顔かたちの問題ではない。まとう気高さにぎらぎらしたものがなくて、そこには、聖母を彷彿とする言い知れぬ優しい色がある。
穏やかな目許はやはりこの地と人間らしく、きりりとした感じはあるが、それすら知性と品格を象徴していて、どこか愛らしい微笑みは、そのふっくらした唇は、きっと多くの家臣や民達に、平安をもたらす言葉を紡いだ。
「本当に、……私は、貴女の娘なの……?」
肯定も否定も望まない、未だ半信半疑の本心が、こぼれて消える。
「何で……私なんかのために、悲しんだの?愛してくれたの?貴女は、ここにいないの?私は貴女なんて知らない……この西部も、こんな部屋も、私には関係なかったものだわ」
昨日までの生き道を否定されて、唯一の、国籍というあの愛おしい人との繋がりを断たれた。納得いくはずがない。
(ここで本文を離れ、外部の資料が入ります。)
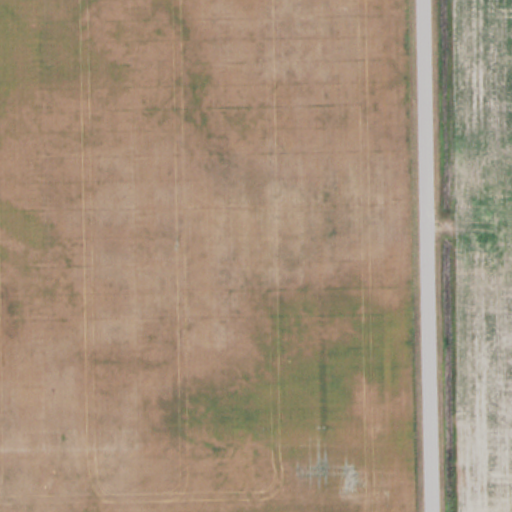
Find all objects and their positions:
road: (431, 255)
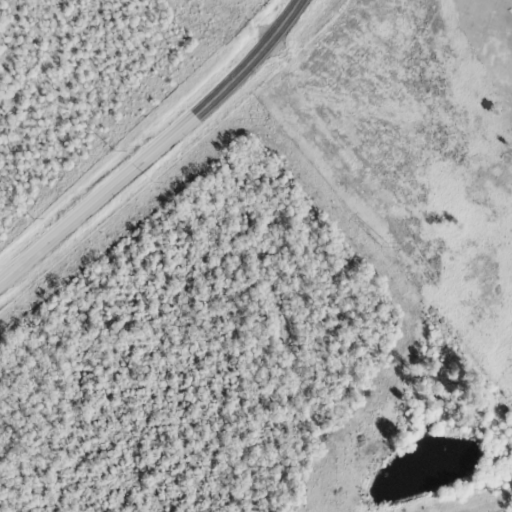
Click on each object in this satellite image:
road: (156, 148)
power tower: (384, 245)
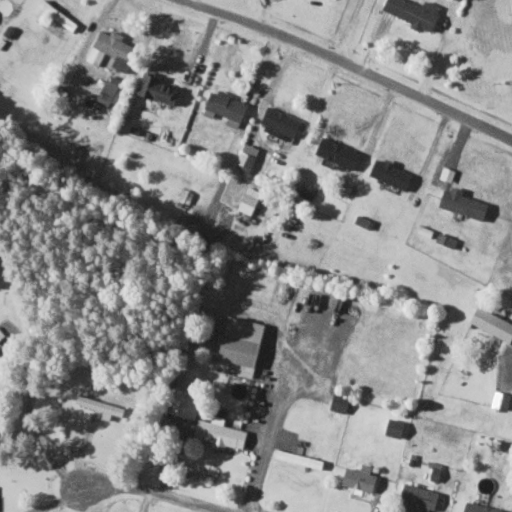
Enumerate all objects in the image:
building: (418, 12)
building: (61, 14)
road: (348, 31)
building: (115, 48)
road: (343, 66)
power tower: (506, 83)
building: (161, 86)
building: (113, 88)
building: (229, 106)
building: (283, 122)
building: (341, 152)
building: (250, 156)
building: (394, 173)
building: (445, 175)
building: (252, 199)
building: (467, 202)
building: (494, 321)
building: (2, 333)
building: (243, 342)
building: (504, 398)
building: (343, 402)
building: (104, 405)
road: (275, 411)
building: (398, 427)
building: (224, 433)
building: (301, 457)
building: (364, 477)
road: (155, 492)
building: (422, 497)
road: (51, 499)
building: (484, 507)
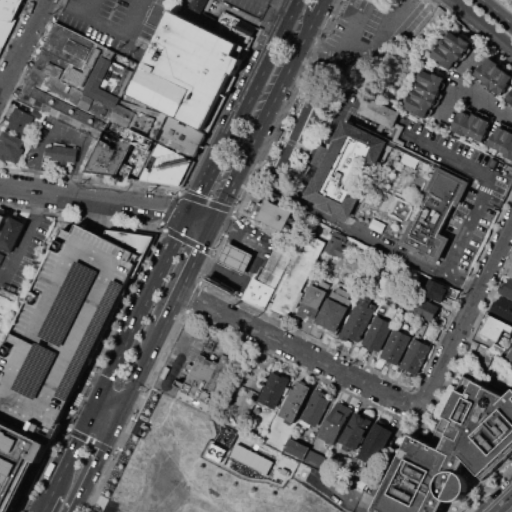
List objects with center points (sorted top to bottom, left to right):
road: (60, 1)
building: (373, 1)
building: (379, 2)
road: (280, 4)
parking lot: (251, 6)
road: (317, 6)
building: (200, 12)
road: (497, 12)
building: (8, 18)
parking lot: (115, 21)
road: (129, 24)
road: (345, 24)
road: (481, 25)
building: (5, 26)
road: (13, 27)
building: (235, 28)
road: (365, 45)
road: (23, 47)
building: (450, 49)
building: (452, 49)
road: (262, 67)
building: (188, 72)
building: (494, 75)
building: (495, 79)
building: (71, 81)
building: (424, 93)
building: (426, 93)
building: (135, 96)
road: (226, 97)
building: (509, 100)
road: (482, 102)
road: (283, 107)
building: (377, 111)
building: (378, 111)
building: (36, 113)
building: (122, 114)
road: (261, 119)
building: (19, 120)
building: (19, 122)
building: (142, 122)
building: (470, 125)
building: (471, 125)
road: (60, 131)
building: (178, 134)
building: (277, 135)
building: (139, 139)
building: (502, 140)
building: (501, 141)
building: (10, 146)
building: (10, 147)
building: (60, 152)
building: (62, 153)
building: (113, 155)
building: (412, 155)
road: (10, 161)
building: (166, 166)
building: (341, 167)
building: (346, 170)
road: (487, 182)
parking lot: (463, 192)
road: (105, 200)
road: (292, 200)
road: (204, 201)
road: (234, 206)
road: (168, 207)
road: (80, 209)
building: (265, 211)
building: (266, 211)
building: (434, 214)
building: (433, 215)
traffic signals: (189, 216)
building: (1, 218)
building: (2, 221)
road: (228, 225)
building: (377, 225)
traffic signals: (209, 226)
road: (162, 228)
building: (10, 233)
building: (11, 233)
road: (22, 235)
road: (187, 241)
building: (335, 244)
building: (336, 244)
road: (213, 249)
building: (1, 256)
building: (234, 257)
road: (212, 258)
building: (235, 258)
road: (166, 261)
road: (253, 262)
building: (510, 272)
building: (266, 276)
building: (297, 276)
road: (185, 277)
building: (267, 277)
building: (294, 277)
road: (461, 282)
building: (507, 288)
building: (434, 289)
building: (435, 290)
building: (343, 292)
road: (192, 296)
road: (126, 297)
building: (313, 298)
building: (312, 301)
building: (419, 306)
building: (420, 306)
building: (502, 306)
building: (502, 306)
building: (333, 309)
building: (331, 314)
road: (465, 316)
building: (358, 317)
building: (357, 318)
parking lot: (65, 323)
building: (65, 323)
building: (495, 327)
building: (495, 328)
building: (431, 332)
building: (376, 333)
building: (376, 333)
building: (55, 338)
building: (394, 346)
building: (395, 346)
building: (497, 348)
road: (179, 350)
road: (298, 352)
building: (510, 354)
building: (414, 355)
building: (414, 355)
road: (146, 360)
road: (158, 364)
road: (87, 376)
building: (201, 377)
road: (93, 381)
building: (197, 383)
road: (82, 388)
traffic signals: (103, 389)
building: (272, 389)
building: (272, 389)
road: (98, 399)
building: (295, 400)
road: (74, 402)
building: (294, 402)
road: (112, 403)
road: (82, 404)
road: (124, 407)
building: (315, 408)
building: (315, 408)
traffic signals: (94, 409)
road: (106, 415)
traffic signals: (118, 421)
building: (334, 422)
building: (335, 422)
road: (65, 428)
building: (354, 431)
building: (356, 431)
road: (125, 433)
road: (90, 439)
building: (373, 447)
building: (296, 448)
building: (370, 448)
road: (72, 450)
building: (452, 450)
road: (114, 451)
building: (450, 451)
building: (304, 452)
building: (250, 458)
road: (45, 462)
building: (16, 464)
road: (95, 466)
road: (102, 480)
road: (46, 502)
road: (504, 504)
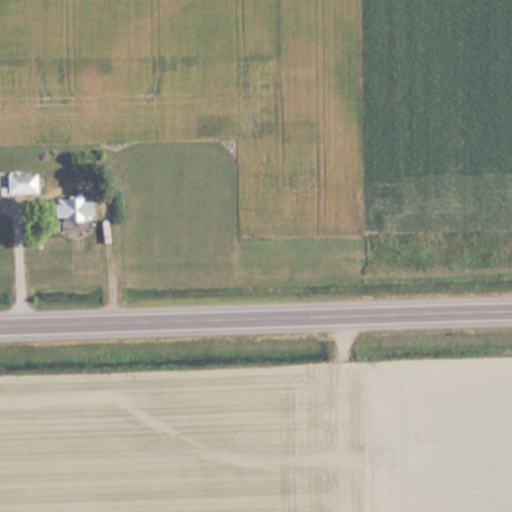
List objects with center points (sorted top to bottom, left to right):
building: (26, 184)
building: (81, 210)
road: (256, 318)
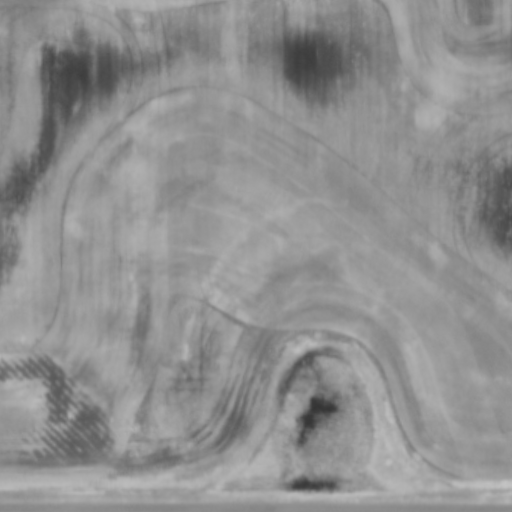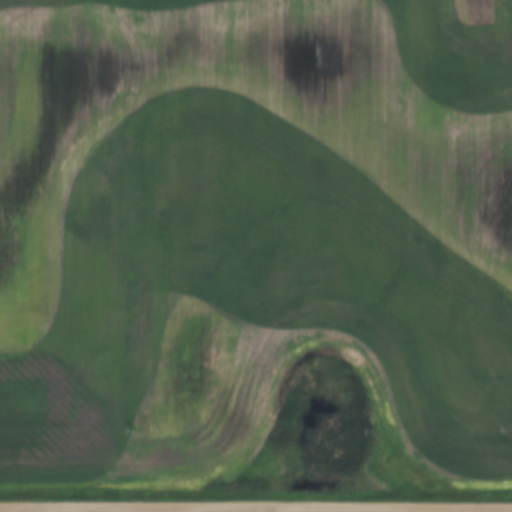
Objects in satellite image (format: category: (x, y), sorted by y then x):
road: (256, 504)
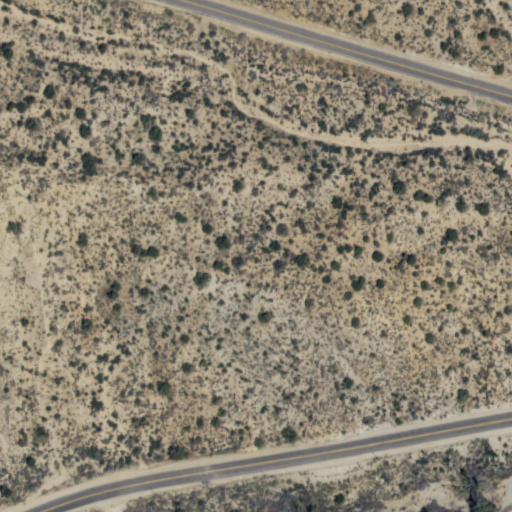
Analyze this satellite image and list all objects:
road: (349, 48)
road: (277, 459)
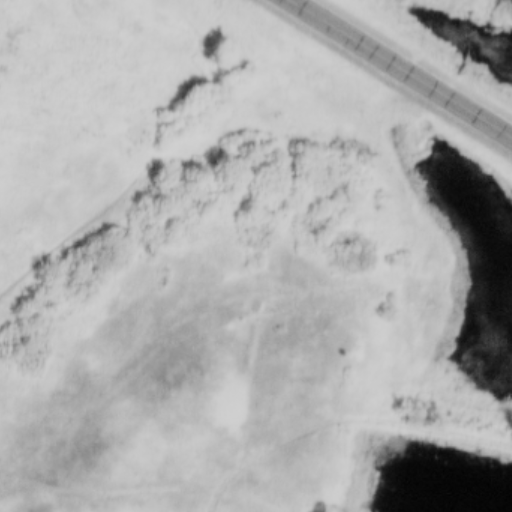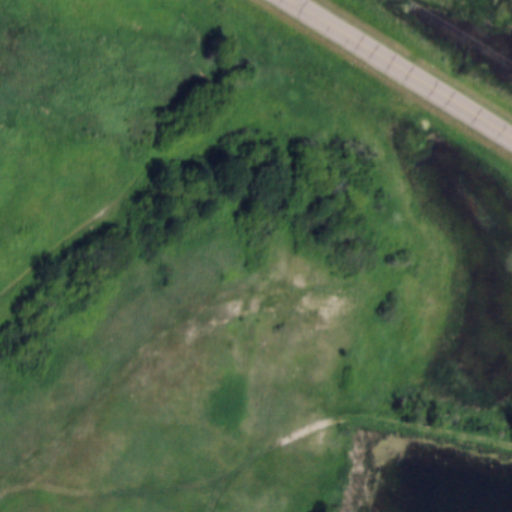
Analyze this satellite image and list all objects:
road: (401, 67)
road: (339, 411)
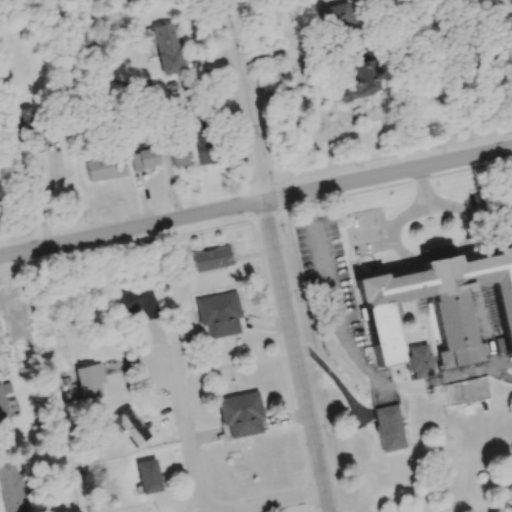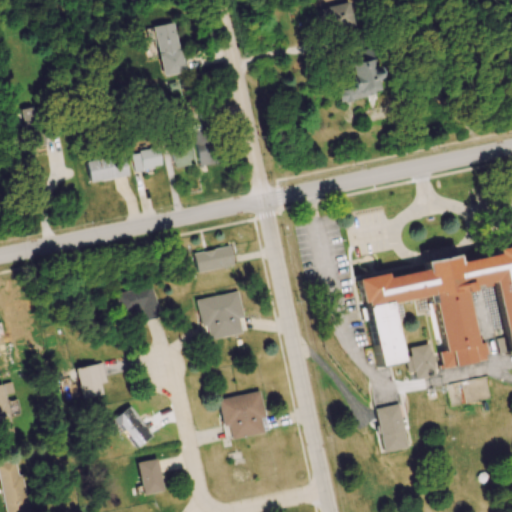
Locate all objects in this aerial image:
building: (332, 16)
building: (167, 49)
road: (280, 51)
building: (358, 80)
road: (242, 99)
building: (31, 129)
building: (203, 147)
building: (178, 155)
building: (144, 159)
building: (105, 168)
road: (424, 196)
road: (256, 201)
road: (472, 215)
road: (393, 230)
building: (210, 259)
building: (138, 302)
building: (440, 302)
building: (218, 314)
road: (296, 355)
road: (352, 357)
building: (416, 361)
road: (329, 371)
building: (89, 379)
building: (240, 415)
building: (3, 416)
building: (130, 427)
building: (387, 428)
building: (148, 476)
building: (11, 489)
road: (200, 495)
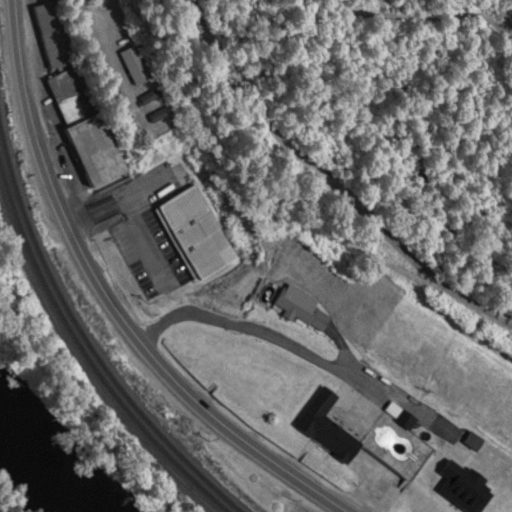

リゼットの視界の中で、どれだけ呼びかけても答えを寄越してくれない、女性の面影が、滲んでいく。
「お母様……。貴女も、私のこと、何にも知らないでしょう。知らないのに、こんな部屋を遺して、ドレスだって、髪留めだって、やっぱり似合わなかったって、今、後悔してるでしょう。……」
不条理すぎる。この涙は、鼻の奥がつんと歪んだ心地がするのは、悔しいからだ。